Pointer du doigt

Pointer du doigt

20 mai 2024 Non Par Paul Rassat

Quelques réflexions qui s’appuyent sur la lecture de La crise commence où finit le langage d’Éric Chauvier. Il y est question de pointer du doigt. Il pourrait d’ailleurs être judicieux d’introduire une épreuve de pointer du doigt aux Jeux Olympiques.

«  Ces hominidés [Homo Habilis] étaient évidemment en prise avec leur environnement par le biais du langage. Le monde qui leur permettait de survivre répondait à des usages situés dans le cadre d’une économie d’usage. Si leur langage était dénué de capacités d’abstraction, leurs fonctions cognitives élémentaires (la mémoire, la motricité et le raisonnement) étaient mobilisées en fonction des contextes qu’ils expérimentaient de façon réelle…Le sapiens sapiens de 2019 a acquis la compétence de parler de mondes virtuels comme s’ils étaient réels. Ses compétences en matière d’urbanité découlent même de l’entretien de cette confusion. Les structures mentales qui président aux fonctions cognitives de sa communication ne sont plus prioritairement tournées vers l’expérience de la co-présence et des indices, mais vers le modèle. Ce qui le sépare de son ancêtre Habilis tient finalement à l’abandon du «  pointer du doigt. »

Le rire et l’index

Montrer du doigt disparaît. Éric Chauvier souligne que les animaux ne partagent pas cette compétence. Elle serait, avec le rire de Rabelais, une caractéristique de l’espéce humaine.

«  Selon les linguistes, c’est l’acte de désigner qui génère des émotions et, par là, une mémoire singulière ; basée sur des récits personnels. »

Le récit dilué

L’ Homme contemporain  ne pointe plus du doigt, il pointe les écrans qui le pointent en retour. Le récit se fait des réseaux vers l’individu qui s’y trouve dilué. Autrefois, pointer du doigt était considéré comme malpoli, c’est étonnant.  Désormais le récit ne cesse de nous montrer du doigt et de nous enjoindre de partager des émotions qui ne valent que vécues collectivement. On oublie ainsi que pour faire une société il faut de véritables individus. Si chaque joueur n’est pas compétent, avec ses caractéristiques personnelles apportées à son poste, une équipe sportive ne peut être ni soudée, ni performante.

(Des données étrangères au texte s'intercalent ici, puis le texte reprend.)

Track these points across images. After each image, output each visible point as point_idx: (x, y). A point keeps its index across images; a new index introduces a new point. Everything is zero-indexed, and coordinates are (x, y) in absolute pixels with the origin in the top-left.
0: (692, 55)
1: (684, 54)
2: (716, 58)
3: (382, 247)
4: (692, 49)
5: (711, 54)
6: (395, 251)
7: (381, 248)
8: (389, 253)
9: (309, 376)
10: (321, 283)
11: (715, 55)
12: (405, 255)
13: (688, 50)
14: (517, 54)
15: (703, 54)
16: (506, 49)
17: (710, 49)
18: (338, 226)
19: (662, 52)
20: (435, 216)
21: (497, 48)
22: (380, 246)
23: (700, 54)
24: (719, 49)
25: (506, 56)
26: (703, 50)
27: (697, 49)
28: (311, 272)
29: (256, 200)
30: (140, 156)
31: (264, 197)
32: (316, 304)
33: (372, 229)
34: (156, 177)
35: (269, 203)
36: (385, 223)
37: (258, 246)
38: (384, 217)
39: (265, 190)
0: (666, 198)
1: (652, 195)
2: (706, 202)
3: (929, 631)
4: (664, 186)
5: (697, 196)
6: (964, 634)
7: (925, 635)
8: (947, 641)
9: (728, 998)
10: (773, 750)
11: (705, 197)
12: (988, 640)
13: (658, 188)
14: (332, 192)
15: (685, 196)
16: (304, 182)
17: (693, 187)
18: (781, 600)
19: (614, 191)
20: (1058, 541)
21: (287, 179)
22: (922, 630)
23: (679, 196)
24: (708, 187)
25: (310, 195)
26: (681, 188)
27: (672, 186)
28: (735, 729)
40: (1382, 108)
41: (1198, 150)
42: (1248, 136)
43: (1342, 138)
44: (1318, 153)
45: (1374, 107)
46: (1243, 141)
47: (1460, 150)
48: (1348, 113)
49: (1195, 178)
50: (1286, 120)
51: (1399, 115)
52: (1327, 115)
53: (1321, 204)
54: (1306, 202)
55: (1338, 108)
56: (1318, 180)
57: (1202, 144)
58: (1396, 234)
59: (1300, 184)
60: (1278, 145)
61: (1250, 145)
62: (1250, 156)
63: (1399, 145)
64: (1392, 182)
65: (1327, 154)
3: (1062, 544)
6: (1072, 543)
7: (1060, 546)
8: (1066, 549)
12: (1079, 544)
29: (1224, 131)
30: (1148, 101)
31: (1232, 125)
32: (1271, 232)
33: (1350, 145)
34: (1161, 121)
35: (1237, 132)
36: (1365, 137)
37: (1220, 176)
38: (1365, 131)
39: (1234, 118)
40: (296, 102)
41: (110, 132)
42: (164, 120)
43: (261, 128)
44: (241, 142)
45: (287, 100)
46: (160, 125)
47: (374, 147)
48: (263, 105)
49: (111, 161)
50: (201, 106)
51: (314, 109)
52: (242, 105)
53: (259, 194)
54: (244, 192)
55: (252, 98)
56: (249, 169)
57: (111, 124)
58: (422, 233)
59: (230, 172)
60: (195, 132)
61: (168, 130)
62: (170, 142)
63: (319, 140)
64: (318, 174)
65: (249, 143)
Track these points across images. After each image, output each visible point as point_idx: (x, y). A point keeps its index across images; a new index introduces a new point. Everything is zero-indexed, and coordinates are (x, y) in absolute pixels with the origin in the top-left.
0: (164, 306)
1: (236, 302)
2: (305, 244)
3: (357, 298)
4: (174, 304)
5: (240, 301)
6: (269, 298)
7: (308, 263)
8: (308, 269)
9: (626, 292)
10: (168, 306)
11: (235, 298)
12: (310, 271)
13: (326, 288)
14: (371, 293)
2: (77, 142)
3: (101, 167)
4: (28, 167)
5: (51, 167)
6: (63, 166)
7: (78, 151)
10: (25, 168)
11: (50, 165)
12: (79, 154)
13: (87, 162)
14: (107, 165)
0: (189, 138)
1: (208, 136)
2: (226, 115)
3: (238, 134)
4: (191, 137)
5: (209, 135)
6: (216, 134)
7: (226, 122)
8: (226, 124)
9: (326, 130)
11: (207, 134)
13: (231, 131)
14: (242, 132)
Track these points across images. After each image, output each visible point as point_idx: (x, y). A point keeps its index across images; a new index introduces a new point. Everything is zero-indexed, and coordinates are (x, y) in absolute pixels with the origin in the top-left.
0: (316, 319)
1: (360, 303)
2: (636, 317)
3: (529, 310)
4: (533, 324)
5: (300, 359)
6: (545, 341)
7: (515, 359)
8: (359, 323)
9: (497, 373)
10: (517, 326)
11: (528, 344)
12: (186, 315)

Quand le doigt montre la lune

Cette absence de relation vraie à notre environnement se retrouve dans la langue actuelle. Nous confondons le temps et l’espace. Il faut agir en amont, penser que derrière il y aura des conséquences et, bien sûr, regarder la réalité en face ! Quand le doigt montre la lune, l’imbécile se met le doigt dans l’œil et veut aller s’installer sur la lune.